WHAT TO PRODUCE: Resume the forum thread on setting in-repository policy through Butler, continuing after its last reply.

PAGE EXTRACT:
****

Setting in-repository policy via Butler

I’m working on creating API to allow scripts to add Policy to butler output repositories. (in DM-7777)

The ‘new’ butler API allows a repository-arguments structure to be passed to butler when loading input repositories and when creating output repositories. I’m thinking of adding a parameter to that structure that accepts a dict (or Butler.Policy instance, which extends dict) for that purpose. The new policy would get written into the repository, used while the repository is getting used as an output, and loaded when the repository is loaded as an input.

Setting the in-repository policy should only be allowed on output repositories (input repositories should not be modified, generally speaking).

The only API change would be adding a keyword to lsst.daf.persistence.RepositoryArgs:

class RepositoryArgs(object):
    def __init__(..., policy=None):
        ...

so that then a policy can be created in a script e.g.:

newPolicy = {
    'datasets': {
        'testDataset': {
            'python': 'lsst.daf.persistence.test.TestObject',
            'template': 'basic/id%(id)s.pickle',
            'storage': 'PickleStorage'
        }
    }
}

and passed to butler:

repoArgs = lsst.daf.persistence.RepositoryArgs(root='path/to/output/repo', policy=newPolicy)
butler = lsst.daf.persistence.butler(inputs='path/to/inputs', outputs=repoArgs)

People that are interested in adding policy to repositories - does this work for you? Do you have other ideas, or requirements that I’ve overlooked?

I’d specifically like +/- feedback from @ktl on this.

I’m a bit confused. As a naïve user, does this change the way that I create a butler? I currently only need to know the root to read or write it.

It will not change the way you create a butler (unless you want to add Policy details to the repository, which it sounds like you do not.)

****

PROVIDED MATERIAL:
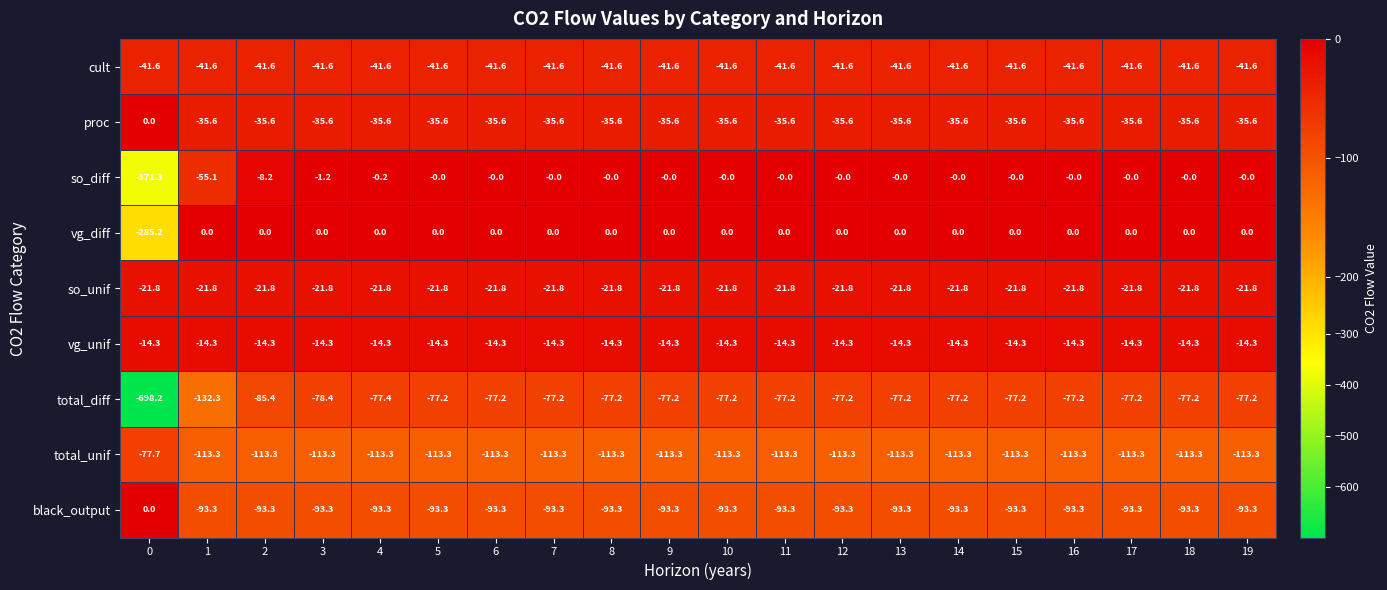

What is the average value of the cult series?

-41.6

****

EXERCISE OUTPUT:
So if someone else has configured the Policy details I’ll still get them? Sorry to be dense, but I don’t understand all the changes you are making.

You’re not being dense. Thank you for considering it.

The short answer is yes.

Slightly longer: when ‘someone else’ creates the repository (as an output repository) and adds new policy details during butler init, that policy will get written to the repo. Later, when you use that repo as an input repository, butler will load that in-repo policy that it finds in the repo.

The new butler api has not been seen much in the wild yet. (I don’t really know how to push it out & get people using it). But you can read more about it at https://ldm-463.lsst.io/v/draft/

For other Science Pipelines people wondering how this affects them, I think (confirmation from someone knows welcome) the idea is that (Super)Tasks will define their output data products in these per-repository policies rather than in the per-camera policy files we use now (or even the base-class policy file @pgee has been moving definitions to recently). Until that’s possible, I don’t think we have a direct use for this feature.

Don’t we still need a common set of definitions even if the outputs are per-repository? I’m expecting that HSC and DECam data will look basically identical to the analysis scripts.

If not, it’s even more important that @jalt arranges the data sets at NCSA so that all datasets from a given camera share a common root that the butler points at.

I think it’d be really helpful to have a relatively short document describing (or at least mentioning) the features that are in the butler that the `classic’ butler didn’t have.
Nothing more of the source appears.